Whilst the articulation list may seem limited, they're already incredibly expressive instruments. With my composer hat on these volume 1's are what I'd reach for for 95% of the time. You'll notice some of the brass libs have slightly more artics so that you get the "staple" needs of most instruments.

To my knowledge we will be rolling out volume 2's of each module next year with more artics techniques legato types, shorts, flutters, rips (generalising here) etc etc.

Mural will also have releases that pull it up to the depth and scope of the Sable range. We're aiming for the moon here!

Best.

C.


----------



## tack (Nov 12, 2014)

Any idea when this will make it into the bundles? I've been pondering BML Volume 1 but Low Reeds are now conspicuously absent.


----------



## british_bpm (Nov 12, 2014)

We'll wait 'til promo period is over. The price will be carefully calculated so that no further savings are made in fairness to early adoptees. So if you buy a bundle now + low reeds at promo, that'll be the best price you'll get for it.

Best.

C.


----------



## tokatila (Nov 13, 2014)

I'm having a very loud radio static noise with one Round Robin with multiple notes from left speaker with 

Bassoon A2, starting from highest playable A note up until the highest D, Long Articulation with Close Mic only. Can anyone who bought this also check if they also have this problem?


----------



## gbar (Nov 13, 2014)

tokatila @ Thu Nov 13 said:


> I'm having a very loud radio static noise with one Round Robin with multiple notes from left speaker with
> 
> Bassoon A2, starting from highest playable A note up until the highest D, Long Articulation with Close Mic only. Can anyone who bought this also check if they also have this problem?



Hmmm, will go back and listen more carefully later today. I got hung up yesterday messing with the Reeds library because I was playing with the Low Reeds, and I wanted to add some of the clarinets a2 from the first library, and I wanted to set up velocity switching from shorts to longs, and I discovered that there's a problem with how the articulation mapping window pops up for the long notes, so you can't unselect "legatto only. and purge unused" without hitting an overlapping/superimposed "Reset" (the window is a mess here).

At least this is true for Kontakt 5.4.1 on a PC. So my exploration of Low Reeds ground to a halt due to my obsessively trying to find any way around the Reeds articulation mapping issue :(

But I will go back and check later. I did notice the highest playable note of Bassoon had a different timbre, but I remember thinking that was just the instrument, but like I said, I spent little time with it due to obsessing about the Reeds issue.


----------



## Pzy-Clone (Nov 13, 2014)

british_bpm @ Mon Nov 10 said:


> To my knowledge we will be rolling out volume 2's of each module next year with more artics techniques legato types, shorts, flutters, rips (generalising here) etc etc.
> 
> Mural will also have releases that pull it up to the depth and scope of the Sable range. We're aiming for the moon here!

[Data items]

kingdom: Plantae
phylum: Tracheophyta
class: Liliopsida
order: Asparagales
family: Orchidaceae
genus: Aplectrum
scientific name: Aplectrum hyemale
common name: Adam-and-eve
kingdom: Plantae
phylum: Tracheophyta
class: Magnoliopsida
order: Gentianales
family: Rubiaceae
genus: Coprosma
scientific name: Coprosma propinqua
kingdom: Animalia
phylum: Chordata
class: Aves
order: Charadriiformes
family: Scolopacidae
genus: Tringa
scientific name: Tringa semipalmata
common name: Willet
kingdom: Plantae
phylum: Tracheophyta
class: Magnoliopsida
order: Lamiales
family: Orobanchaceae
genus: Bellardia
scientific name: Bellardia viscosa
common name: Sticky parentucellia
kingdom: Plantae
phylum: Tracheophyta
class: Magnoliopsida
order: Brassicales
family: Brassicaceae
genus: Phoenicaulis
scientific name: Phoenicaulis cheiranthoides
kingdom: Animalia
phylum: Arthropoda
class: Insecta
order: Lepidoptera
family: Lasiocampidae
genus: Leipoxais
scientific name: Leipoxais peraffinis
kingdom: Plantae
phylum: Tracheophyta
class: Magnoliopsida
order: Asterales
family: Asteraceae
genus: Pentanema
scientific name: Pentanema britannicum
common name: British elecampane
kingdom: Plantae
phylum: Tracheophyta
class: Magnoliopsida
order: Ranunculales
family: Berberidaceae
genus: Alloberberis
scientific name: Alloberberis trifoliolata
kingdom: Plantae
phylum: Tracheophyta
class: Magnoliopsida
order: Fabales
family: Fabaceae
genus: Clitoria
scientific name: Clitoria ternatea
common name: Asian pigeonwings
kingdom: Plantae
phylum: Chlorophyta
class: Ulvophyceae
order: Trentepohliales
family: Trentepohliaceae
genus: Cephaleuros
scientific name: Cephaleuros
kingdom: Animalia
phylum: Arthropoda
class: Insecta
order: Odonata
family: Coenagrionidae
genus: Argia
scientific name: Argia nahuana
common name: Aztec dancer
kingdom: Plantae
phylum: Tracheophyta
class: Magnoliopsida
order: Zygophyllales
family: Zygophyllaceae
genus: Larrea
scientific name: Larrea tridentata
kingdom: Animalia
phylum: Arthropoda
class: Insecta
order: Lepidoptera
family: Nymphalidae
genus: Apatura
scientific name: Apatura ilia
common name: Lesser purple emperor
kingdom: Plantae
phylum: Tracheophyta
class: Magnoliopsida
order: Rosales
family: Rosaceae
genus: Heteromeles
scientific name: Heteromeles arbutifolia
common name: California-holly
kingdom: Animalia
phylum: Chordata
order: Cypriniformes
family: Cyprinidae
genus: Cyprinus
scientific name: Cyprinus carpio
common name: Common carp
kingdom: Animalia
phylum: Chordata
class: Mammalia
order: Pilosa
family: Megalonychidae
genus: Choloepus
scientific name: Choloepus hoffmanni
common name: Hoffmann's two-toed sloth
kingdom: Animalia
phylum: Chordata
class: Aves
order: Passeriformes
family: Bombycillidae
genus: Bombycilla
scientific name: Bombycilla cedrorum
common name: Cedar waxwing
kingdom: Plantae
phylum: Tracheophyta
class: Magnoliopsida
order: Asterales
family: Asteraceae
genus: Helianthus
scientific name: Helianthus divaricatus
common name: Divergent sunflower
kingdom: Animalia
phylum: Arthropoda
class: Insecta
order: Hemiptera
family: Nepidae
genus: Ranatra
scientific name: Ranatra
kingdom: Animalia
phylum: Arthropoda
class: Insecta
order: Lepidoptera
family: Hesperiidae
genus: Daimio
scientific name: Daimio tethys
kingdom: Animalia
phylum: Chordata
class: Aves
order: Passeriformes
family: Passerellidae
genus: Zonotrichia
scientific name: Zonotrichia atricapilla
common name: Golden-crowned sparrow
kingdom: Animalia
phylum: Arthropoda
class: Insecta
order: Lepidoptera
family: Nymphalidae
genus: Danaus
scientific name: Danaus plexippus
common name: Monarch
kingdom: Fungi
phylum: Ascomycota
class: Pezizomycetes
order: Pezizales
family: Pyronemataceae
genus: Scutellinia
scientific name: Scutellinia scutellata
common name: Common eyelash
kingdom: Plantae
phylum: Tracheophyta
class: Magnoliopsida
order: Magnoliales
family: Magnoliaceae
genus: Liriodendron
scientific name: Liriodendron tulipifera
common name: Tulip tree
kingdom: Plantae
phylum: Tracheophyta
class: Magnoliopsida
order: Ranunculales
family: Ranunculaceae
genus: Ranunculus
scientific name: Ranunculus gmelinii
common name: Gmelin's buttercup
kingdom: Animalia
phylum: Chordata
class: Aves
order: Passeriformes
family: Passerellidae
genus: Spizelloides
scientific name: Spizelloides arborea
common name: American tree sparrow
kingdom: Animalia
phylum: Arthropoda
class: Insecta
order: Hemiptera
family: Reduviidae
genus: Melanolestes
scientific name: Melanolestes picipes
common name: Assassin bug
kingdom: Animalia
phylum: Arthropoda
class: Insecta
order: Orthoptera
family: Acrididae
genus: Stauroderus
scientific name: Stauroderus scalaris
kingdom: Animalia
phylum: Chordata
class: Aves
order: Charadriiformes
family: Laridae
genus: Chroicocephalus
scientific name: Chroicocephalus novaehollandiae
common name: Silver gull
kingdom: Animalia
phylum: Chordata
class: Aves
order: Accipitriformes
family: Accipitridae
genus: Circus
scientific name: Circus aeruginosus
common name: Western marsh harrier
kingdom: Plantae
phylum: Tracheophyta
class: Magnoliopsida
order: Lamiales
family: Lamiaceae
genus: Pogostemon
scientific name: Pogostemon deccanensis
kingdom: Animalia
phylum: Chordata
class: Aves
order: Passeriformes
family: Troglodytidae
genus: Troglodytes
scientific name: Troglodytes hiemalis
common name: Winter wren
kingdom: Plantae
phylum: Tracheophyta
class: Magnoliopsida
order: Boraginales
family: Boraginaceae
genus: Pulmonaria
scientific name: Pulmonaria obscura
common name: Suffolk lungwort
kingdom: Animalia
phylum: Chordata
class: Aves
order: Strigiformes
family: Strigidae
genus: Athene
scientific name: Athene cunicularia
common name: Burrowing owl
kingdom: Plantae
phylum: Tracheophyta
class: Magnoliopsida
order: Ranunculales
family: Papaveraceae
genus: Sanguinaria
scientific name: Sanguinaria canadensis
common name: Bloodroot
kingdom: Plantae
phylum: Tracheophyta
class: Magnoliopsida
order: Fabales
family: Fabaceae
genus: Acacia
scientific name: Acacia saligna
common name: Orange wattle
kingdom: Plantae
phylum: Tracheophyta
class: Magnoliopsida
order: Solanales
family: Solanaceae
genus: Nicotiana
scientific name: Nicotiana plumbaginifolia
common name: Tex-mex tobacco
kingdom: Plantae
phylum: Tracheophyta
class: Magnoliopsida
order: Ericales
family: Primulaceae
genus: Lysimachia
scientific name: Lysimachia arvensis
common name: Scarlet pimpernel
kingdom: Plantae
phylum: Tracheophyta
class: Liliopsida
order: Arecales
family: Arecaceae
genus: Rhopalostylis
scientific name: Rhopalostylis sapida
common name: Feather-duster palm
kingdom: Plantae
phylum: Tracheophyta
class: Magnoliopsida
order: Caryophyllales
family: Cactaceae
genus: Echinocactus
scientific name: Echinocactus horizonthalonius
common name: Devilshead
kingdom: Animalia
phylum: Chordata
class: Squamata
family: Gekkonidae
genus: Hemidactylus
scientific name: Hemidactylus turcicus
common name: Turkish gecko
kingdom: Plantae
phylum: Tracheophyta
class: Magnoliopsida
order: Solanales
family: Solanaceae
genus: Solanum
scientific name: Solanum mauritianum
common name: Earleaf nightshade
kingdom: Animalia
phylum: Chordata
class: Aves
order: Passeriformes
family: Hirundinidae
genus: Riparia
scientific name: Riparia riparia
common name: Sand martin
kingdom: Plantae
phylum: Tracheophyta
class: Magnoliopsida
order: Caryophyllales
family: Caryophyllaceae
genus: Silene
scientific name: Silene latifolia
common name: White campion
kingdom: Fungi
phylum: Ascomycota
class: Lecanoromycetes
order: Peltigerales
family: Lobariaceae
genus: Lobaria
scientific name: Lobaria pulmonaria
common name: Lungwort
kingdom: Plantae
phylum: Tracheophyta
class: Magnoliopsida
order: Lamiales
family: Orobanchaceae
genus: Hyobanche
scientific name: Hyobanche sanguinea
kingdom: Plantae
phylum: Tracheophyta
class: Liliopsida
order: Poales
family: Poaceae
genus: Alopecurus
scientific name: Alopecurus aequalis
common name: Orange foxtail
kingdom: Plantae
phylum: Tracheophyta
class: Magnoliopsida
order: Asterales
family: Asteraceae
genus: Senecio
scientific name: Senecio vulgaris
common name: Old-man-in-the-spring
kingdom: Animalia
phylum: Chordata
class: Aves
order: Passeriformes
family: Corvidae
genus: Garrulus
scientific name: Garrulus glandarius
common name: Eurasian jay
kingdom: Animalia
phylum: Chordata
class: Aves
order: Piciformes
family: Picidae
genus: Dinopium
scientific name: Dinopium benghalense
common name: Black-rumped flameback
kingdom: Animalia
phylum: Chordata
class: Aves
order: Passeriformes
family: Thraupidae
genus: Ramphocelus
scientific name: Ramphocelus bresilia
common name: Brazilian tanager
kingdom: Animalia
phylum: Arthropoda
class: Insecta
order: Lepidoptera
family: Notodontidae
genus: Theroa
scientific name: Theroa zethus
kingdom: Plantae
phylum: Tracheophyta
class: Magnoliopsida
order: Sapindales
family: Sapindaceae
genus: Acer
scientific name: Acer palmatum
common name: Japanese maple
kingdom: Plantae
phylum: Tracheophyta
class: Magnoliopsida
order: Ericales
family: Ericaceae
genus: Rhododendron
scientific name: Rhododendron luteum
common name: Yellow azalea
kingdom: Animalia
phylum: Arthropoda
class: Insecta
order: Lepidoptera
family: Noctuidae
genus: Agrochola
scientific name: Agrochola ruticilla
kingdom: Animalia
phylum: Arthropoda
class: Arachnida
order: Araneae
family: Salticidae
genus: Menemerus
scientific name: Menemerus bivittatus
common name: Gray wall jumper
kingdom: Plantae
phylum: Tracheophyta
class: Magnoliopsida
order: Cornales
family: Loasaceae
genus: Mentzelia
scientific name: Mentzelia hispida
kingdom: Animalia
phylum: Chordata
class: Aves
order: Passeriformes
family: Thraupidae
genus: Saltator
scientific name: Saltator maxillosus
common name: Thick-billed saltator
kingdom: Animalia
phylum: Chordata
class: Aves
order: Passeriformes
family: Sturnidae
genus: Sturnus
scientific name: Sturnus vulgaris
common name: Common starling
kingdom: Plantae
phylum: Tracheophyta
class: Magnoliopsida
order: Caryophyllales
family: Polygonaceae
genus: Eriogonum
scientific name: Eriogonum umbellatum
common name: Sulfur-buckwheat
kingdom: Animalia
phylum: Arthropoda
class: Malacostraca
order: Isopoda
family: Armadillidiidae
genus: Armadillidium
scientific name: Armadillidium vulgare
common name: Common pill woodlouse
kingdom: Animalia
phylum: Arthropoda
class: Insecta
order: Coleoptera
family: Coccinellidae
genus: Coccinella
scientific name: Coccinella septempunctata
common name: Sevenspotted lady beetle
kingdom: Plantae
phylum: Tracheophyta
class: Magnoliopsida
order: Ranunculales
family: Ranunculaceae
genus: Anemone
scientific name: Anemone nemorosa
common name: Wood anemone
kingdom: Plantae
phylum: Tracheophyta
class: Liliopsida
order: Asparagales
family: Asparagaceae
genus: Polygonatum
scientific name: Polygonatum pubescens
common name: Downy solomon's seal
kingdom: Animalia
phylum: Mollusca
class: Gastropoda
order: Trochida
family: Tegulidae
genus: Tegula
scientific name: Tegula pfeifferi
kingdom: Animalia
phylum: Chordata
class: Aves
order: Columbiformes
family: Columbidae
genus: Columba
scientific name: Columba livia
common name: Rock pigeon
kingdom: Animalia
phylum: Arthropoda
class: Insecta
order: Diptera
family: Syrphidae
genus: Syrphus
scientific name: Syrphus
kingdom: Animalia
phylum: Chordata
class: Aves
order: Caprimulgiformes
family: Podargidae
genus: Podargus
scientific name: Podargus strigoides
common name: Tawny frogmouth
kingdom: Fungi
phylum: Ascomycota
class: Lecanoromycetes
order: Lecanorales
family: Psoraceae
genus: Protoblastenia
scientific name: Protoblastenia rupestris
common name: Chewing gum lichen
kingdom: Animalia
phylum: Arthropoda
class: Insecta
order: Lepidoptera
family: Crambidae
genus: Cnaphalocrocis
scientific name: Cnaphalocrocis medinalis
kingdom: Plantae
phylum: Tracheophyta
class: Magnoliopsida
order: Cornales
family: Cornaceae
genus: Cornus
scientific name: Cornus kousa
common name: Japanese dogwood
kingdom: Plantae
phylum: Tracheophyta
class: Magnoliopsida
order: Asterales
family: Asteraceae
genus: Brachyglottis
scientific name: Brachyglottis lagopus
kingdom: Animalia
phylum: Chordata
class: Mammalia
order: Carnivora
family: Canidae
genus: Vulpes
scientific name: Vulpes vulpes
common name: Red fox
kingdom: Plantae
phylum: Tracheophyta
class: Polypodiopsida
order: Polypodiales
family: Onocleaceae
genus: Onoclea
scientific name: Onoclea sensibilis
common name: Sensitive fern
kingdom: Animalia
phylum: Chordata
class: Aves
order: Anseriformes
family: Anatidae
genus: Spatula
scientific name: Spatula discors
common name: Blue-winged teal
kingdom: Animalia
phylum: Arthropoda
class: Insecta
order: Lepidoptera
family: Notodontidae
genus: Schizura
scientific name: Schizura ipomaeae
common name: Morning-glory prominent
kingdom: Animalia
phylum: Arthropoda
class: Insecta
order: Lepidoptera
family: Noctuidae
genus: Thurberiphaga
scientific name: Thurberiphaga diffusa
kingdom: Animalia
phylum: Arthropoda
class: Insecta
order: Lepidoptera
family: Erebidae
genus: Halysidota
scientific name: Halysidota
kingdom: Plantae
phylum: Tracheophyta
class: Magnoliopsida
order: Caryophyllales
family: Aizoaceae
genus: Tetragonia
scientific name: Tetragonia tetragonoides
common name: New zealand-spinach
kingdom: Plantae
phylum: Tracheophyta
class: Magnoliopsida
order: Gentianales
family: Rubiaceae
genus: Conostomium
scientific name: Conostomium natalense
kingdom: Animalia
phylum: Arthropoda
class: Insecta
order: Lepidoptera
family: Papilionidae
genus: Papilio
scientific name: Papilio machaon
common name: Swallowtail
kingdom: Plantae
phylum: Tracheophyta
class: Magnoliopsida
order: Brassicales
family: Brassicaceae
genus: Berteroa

_Task instructions_
1. According to the forum thread, which articulation techniques are planned for the volume 2 releases?
2. The forum thread says buying a bundle now plus Low Reeds at the promo price will be the best price anyone gets. Explain why, in one to three sentences.
3. In the forum thread, which Kontakt version and platform did gbar have when the articulation mapping window problem appeared?
The listing is separate material and has no connection to the forum thread.

_Per-task answers_
1. Legato types, shorts, flutters, and rips.

2. Low Reeds will be added to the bundles only after the promo period ends. Its bundle price will be set so that no further savings are possible, in fairness to early adopters.

3. Kontakt 5.4.1 on a PC.